Within the oil and gas industry, large volumes of data are gathered daily and will continue to grow into the future as technology develops. The quality of the data gathered has wide-ranging consequences that can impact future exploration, development, reserves estimation, and key financial decisions. Therefore, it is crucial that the data being used within petrophysical data driven machine learning models is of a high standard and free from invalid data. If poor quality data is fed into an algorithm, the output may be severely impacted in terms of statistical bias, and a reduction in accuracy and precision.

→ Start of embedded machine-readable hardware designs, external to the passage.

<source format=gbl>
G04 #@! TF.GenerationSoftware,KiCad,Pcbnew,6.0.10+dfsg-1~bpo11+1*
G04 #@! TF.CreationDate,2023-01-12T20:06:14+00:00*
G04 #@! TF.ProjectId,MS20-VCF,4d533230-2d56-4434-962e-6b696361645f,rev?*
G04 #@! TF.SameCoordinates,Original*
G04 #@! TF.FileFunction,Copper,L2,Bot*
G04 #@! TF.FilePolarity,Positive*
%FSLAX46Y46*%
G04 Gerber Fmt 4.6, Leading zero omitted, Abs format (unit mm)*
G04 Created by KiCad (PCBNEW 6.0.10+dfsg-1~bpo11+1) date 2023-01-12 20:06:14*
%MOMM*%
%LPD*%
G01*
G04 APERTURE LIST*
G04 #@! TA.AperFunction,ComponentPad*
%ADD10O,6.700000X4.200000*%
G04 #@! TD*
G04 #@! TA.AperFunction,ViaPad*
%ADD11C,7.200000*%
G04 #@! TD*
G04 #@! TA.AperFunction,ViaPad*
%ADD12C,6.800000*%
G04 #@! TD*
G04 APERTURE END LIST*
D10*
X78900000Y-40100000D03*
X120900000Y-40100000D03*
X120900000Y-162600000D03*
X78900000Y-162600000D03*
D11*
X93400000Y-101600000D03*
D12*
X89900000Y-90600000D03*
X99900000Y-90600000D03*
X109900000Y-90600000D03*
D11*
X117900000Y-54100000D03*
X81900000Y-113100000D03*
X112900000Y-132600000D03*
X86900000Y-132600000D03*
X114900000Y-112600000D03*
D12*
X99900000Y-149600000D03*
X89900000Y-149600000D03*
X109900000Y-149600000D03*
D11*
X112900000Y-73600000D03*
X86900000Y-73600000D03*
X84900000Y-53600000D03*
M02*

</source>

Missing data is one of the most common issues faced when working with well log data sets. Gaps within logging curves can occur for a multitude of reasons: intermittent tool failure, complete tool failure, tool offsets recording data at different depths, and bad data being manually removed by interpreters. It is a common practice to either drop depth levels (listwise deletion) containing missing values or impute the values from empirical relationships or from machine learning models that have been developed using offset wells. Removal of depth levels containing missing values can reduce the amount of information available for training and validating data-driven machine learning algorithms. Imputation of values can introduce bias and impact the statistical distribution of the data.

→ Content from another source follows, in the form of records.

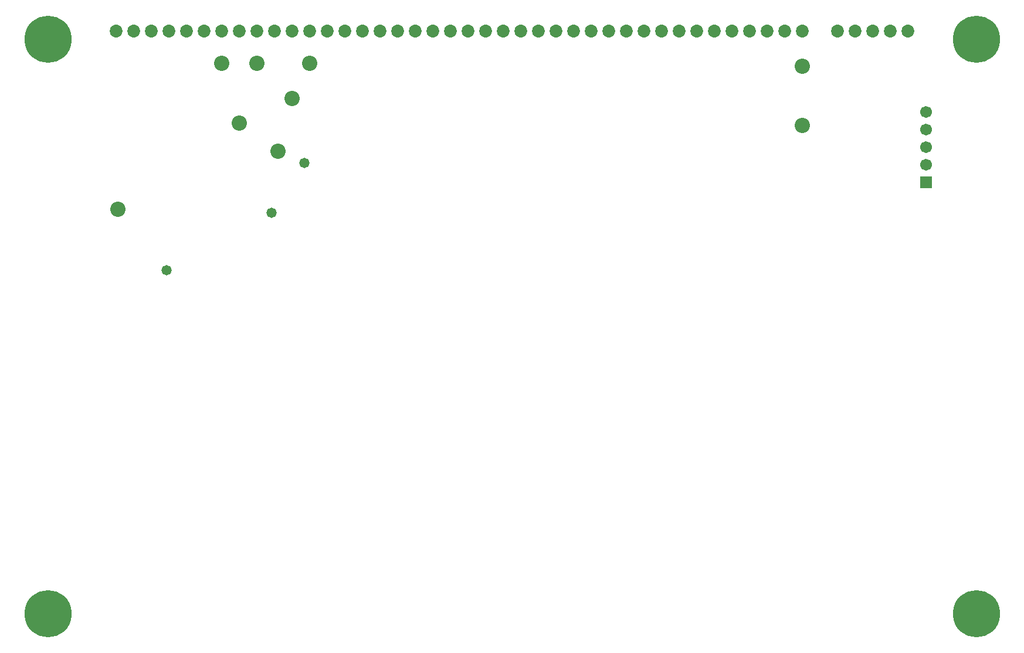
<source format=gbs>
%FSLAX23Y23*%
%MOIN*%
G70*
G01*
G75*
G04 Layer_Color=16711935*
G04:AMPARAMS|DCode=10|XSize=50mil|YSize=80mil|CornerRadius=13mil|HoleSize=0mil|Usage=FLASHONLY|Rotation=90.000|XOffset=0mil|YOffset=0mil|HoleType=Round|Shape=RoundedRectangle|*
%AMROUNDEDRECTD10*
21,1,0.050,0.055,0,0,90.0*
21,1,0.025,0.080,0,0,90.0*
1,1,0.025,0.028,0.013*
1,1,0.025,0.028,-0.013*
1,1,0.025,-0.028,-0.013*
1,1,0.025,-0.028,0.013*
%
%ADD10ROUNDEDRECTD10*%
%ADD11R,0.080X0.050*%
%ADD12O,0.018X0.041*%
%ADD13R,0.018X0.041*%
G04:AMPARAMS|DCode=14|XSize=35mil|YSize=35mil|CornerRadius=5mil|HoleSize=0mil|Usage=FLASHONLY|Rotation=0.000|XOffset=0mil|YOffset=0mil|HoleType=Round|Shape=RoundedRectangle|*
%AMROUNDEDRECTD14*
21,1,0.035,0.025,0,0,0.0*
21,1,0.025,0.035,0,0,0.0*
1,1,0.011,0.012,-0.012*
1,1,0.011,-0.012,-0.012*
1,1,0.011,-0.012,0.012*
1,1,0.011,0.012,0.012*
%
%ADD14ROUNDEDRECTD14*%
G04:AMPARAMS|DCode=15|XSize=35mil|YSize=35mil|CornerRadius=5mil|HoleSize=0mil|Usage=FLASHONLY|Rotation=90.000|XOffset=0mil|YOffset=0mil|HoleType=Round|Shape=RoundedRectangle|*
%AMROUNDEDRECTD15*
21,1,0.035,0.025,0,0,90.0*
21,1,0.025,0.035,0,0,90.0*
1,1,0.011,0.012,0.012*
1,1,0.011,0.012,-0.012*
1,1,0.011,-0.012,-0.012*
1,1,0.011,-0.012,0.012*
%
%ADD15ROUNDEDRECTD15*%
G04:AMPARAMS|DCode=16|XSize=24mil|YSize=39mil|CornerRadius=6mil|HoleSize=0mil|Usage=FLASHONLY|Rotation=0.000|XOffset=0mil|YOffset=0mil|HoleType=Round|Shape=RoundedRectangle|*
%AMROUNDEDRECTD16*
21,1,0.024,0.028,0,0,0.0*
21,1,0.012,0.039,0,0,0.0*
1,1,0.012,0.006,-0.014*
1,1,0.012,-0.006,-0.014*
1,1,0.012,-0.006,0.014*
1,1,0.012,0.006,0.014*
%
%ADD16ROUNDEDRECTD16*%
%ADD17C,0.010*%
%ADD18C,0.015*%
%ADD19C,0.079*%
%ADD20C,0.065*%
%ADD21C,0.260*%
%ADD22C,0.059*%
%ADD23R,0.059X0.059*%
%ADD24C,0.050*%
%ADD25C,0.008*%
%ADD26C,0.005*%
G04:AMPARAMS|DCode=27|XSize=58mil|YSize=88mil|CornerRadius=17mil|HoleSize=0mil|Usage=FLASHONLY|Rotation=90.000|XOffset=0mil|YOffset=0mil|HoleType=Round|Shape=RoundedRectangle|*
%AMROUNDEDRECTD27*
21,1,0.058,0.055,0,0,90.0*
21,1,0.025,0.088,0,0,90.0*
1,1,0.033,0.028,0.013*
1,1,0.033,0.028,-0.013*
1,1,0.033,-0.028,-0.013*
1,1,0.033,-0.028,0.013*
%
%ADD27ROUNDEDRECTD27*%
%ADD28R,0.088X0.058*%
%ADD29O,0.026X0.049*%
%ADD30R,0.026X0.049*%
G04:AMPARAMS|DCode=31|XSize=43mil|YSize=43mil|CornerRadius=9mil|HoleSize=0mil|Usage=FLASHONLY|Rotation=0.000|XOffset=0mil|YOffset=0mil|HoleType=Round|Shape=RoundedRectangle|*
%AMROUNDEDRECTD31*
21,1,0.043,0.025,0,0,0.0*
21,1,0.025,0.043,0,0,0.0*
1,1,0.019,0.012,-0.012*
1,1,0.019,-0.012,-0.012*
1,1,0.019,-0.012,0.012*
1,1,0.019,0.012,0.012*
%
%ADD31ROUNDEDRECTD31*%
G04:AMPARAMS|DCode=32|XSize=43mil|YSize=43mil|CornerRadius=9mil|HoleSize=0mil|Usage=FLASHONLY|Rotation=90.000|XOffset=0mil|YOffset=0mil|HoleType=Round|Shape=RoundedRectangle|*
%AMROUNDEDRECTD32*
21,1,0.043,0.025,0,0,90.0*
21,1,0.025,0.043,0,0,90.0*
1,1,0.019,0.012,0.012*
1,1,0.019,0.012,-0.012*
1,1,0.019,-0.012,-0.012*
1,1,0.019,-0.012,0.012*
%
%ADD32ROUNDEDRECTD32*%
G04:AMPARAMS|DCode=33|XSize=32mil|YSize=47mil|CornerRadius=10mil|HoleSize=0mil|Usage=FLASHONLY|Rotation=0.000|XOffset=0mil|YOffset=0mil|HoleType=Round|Shape=RoundedRectangle|*
%AMROUNDEDRECTD33*
21,1,0.032,0.028,0,0,0.0*
21,1,0.012,0.047,0,0,0.0*
1,1,0.020,0.006,-0.014*
1,1,0.020,-0.006,-0.014*
1,1,0.020,-0.006,0.014*
1,1,0.020,0.006,0.014*
%
%ADD33ROUNDEDRECTD33*%
%ADD34C,0.087*%
%ADD35C,0.073*%
%ADD36C,0.268*%
%ADD37C,0.067*%
%ADD38R,0.067X0.067*%
%ADD39C,0.058*%
D34*
X2450Y4490D02*
D03*
X6342Y4968D02*
D03*
Y5303D02*
D03*
X3360Y4820D02*
D03*
X3140Y4980D02*
D03*
X3040Y5320D02*
D03*
X3240D02*
D03*
X3440Y5120D02*
D03*
X3540Y5320D02*
D03*
D35*
X6341Y5505D02*
D03*
X6841D02*
D03*
X6941D02*
D03*
X6741D02*
D03*
X6641D02*
D03*
X6541D02*
D03*
X6241D02*
D03*
X6141D02*
D03*
X6041D02*
D03*
X5941D02*
D03*
X5841D02*
D03*
X5741D02*
D03*
X5641D02*
D03*
X5541D02*
D03*
X5441D02*
D03*
X5341D02*
D03*
X5241D02*
D03*
X5141D02*
D03*
X5041D02*
D03*
X4941D02*
D03*
X4841D02*
D03*
X4741D02*
D03*
X4641D02*
D03*
X4541D02*
D03*
X4441D02*
D03*
X4341D02*
D03*
X4241D02*
D03*
X4141D02*
D03*
X4041D02*
D03*
X3941D02*
D03*
X3841D02*
D03*
X3741D02*
D03*
X3641D02*
D03*
X3541D02*
D03*
X3441D02*
D03*
X3341D02*
D03*
X3241D02*
D03*
X3141D02*
D03*
X3041D02*
D03*
X2941D02*
D03*
X2841D02*
D03*
X2741D02*
D03*
X2641D02*
D03*
X2541D02*
D03*
X2441D02*
D03*
D36*
X2054Y5458D02*
D03*
X7330D02*
D03*
X2054Y2190D02*
D03*
X7330D02*
D03*
D37*
X7045Y5045D02*
D03*
Y4945D02*
D03*
Y4845D02*
D03*
Y4745D02*
D03*
D38*
Y4645D02*
D03*
D39*
X2728Y4143D02*
D03*
X3324Y4470D02*
D03*
X3512Y4754D02*
D03*
M02*

</source>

This study discusses the main causes behind missing data within well logs and the potential solutions that have been widely adopted within the data science and machine learning domains. To evaluate the impact of missing data on machine learning models, three commonly used algorithms, namely support vector regression, random forests, and artificial neural networks, were adopted for the prediction of bulk density. To understand the performance of the selected algorithms to missing data, the models were evaluated on a fixed test dataset and the training dataset was reduced in 10% increments to simulate varying levels of missing data.
As the training dataset size is reduced, the performance of all three algorithms worsens, with results from the artificial neural network model being the most impacted and most variable. Results from the random forest algorithm were the least impacted and remained the most stable under decreasing training dataset size.